Friday, 29 July 2011

Decision to free Megrahi was right

[This is the heading over a letter from David McEwan Hill published in today's edition of The Herald. It reads as follows:]

The fact that Abdelbaset Ali Mohmed al Megrahi, the man convicted of the Lockerbie bombing, is refusing to die on schedule makes no difference whatsoever to the decision to release him – based carefully and correctly on all the legal conditions required to justify this (“So daft to expect Gaddafi to retire to Dun-dictating, The Herald, July 28).

The trial of this man at Camp Zeist remains a blot on Scotland’s record. It cannot be described as a “fair trial”, as Hans Koechler, the UN observer at the court, observed.

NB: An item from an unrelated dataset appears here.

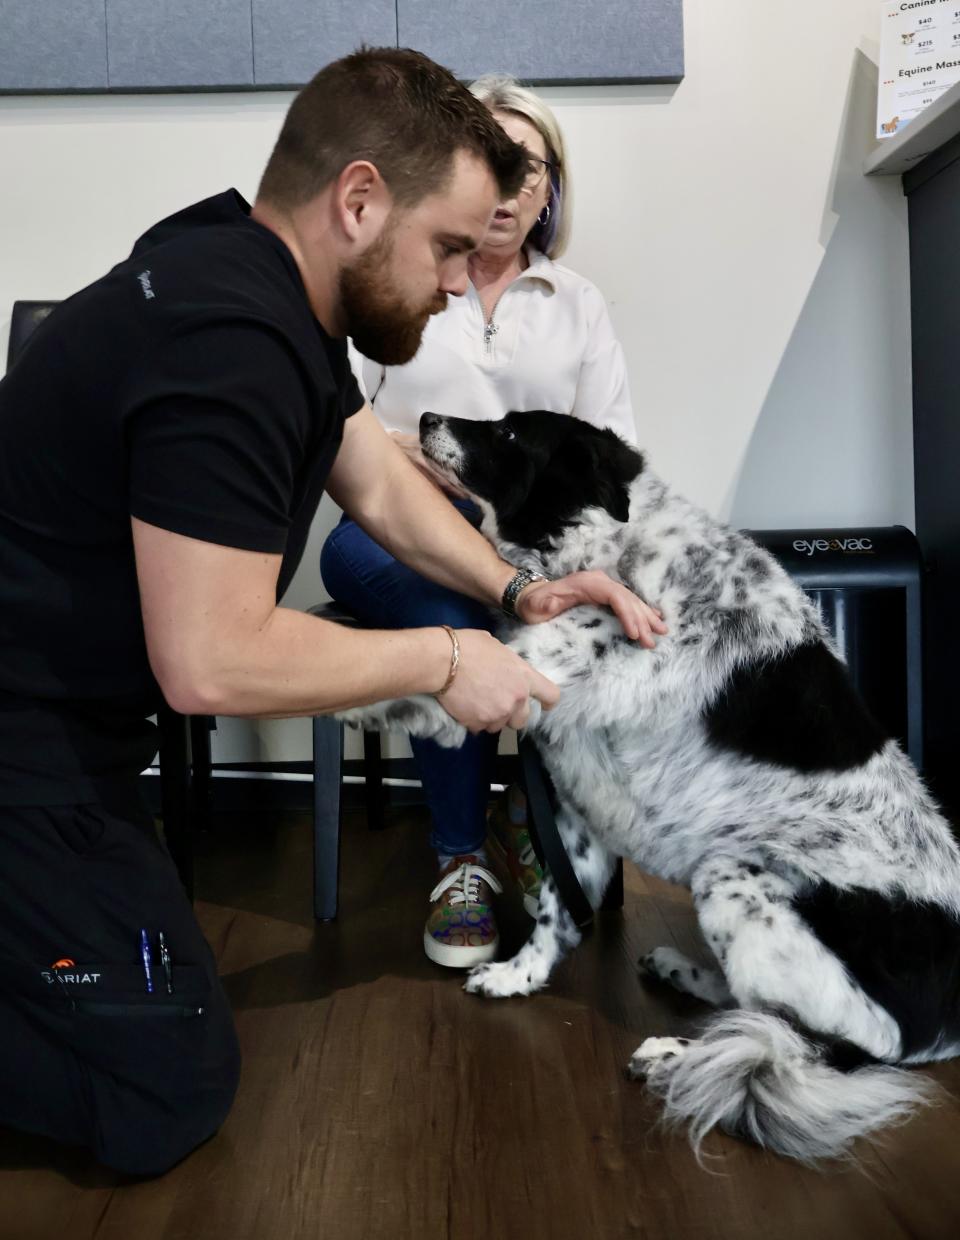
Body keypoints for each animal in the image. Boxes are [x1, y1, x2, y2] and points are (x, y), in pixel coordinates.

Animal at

I find it painful to have it described as a Scottish trial.

[A letter from David Stevenson in today's edition of The Scotsman reads as follows:]

You say that "Megrahi is a living rebuke to (justice secretary, Kenny] MacAskill" (leader, 28 July).

MacAskill followed the rules and in my view should be commended for doing so and for showing common sense and compassion.

Along with many other Scots, I see Abdelbaset Ali Mohmed al-Megrahi as a living rebuke to a legal system which condemned him on very shaky evidence and which has failed properly to re-examine his case and what really happened at Lockerbie. It is still not too late to do this.

1 comment:

  1. MacAskill did NOT follow the rules. There was an appeal there which he allowed the Scottish Judiciary to ignore. There was a fight there to be fought by an SNP government and they ducked out. Shame on them.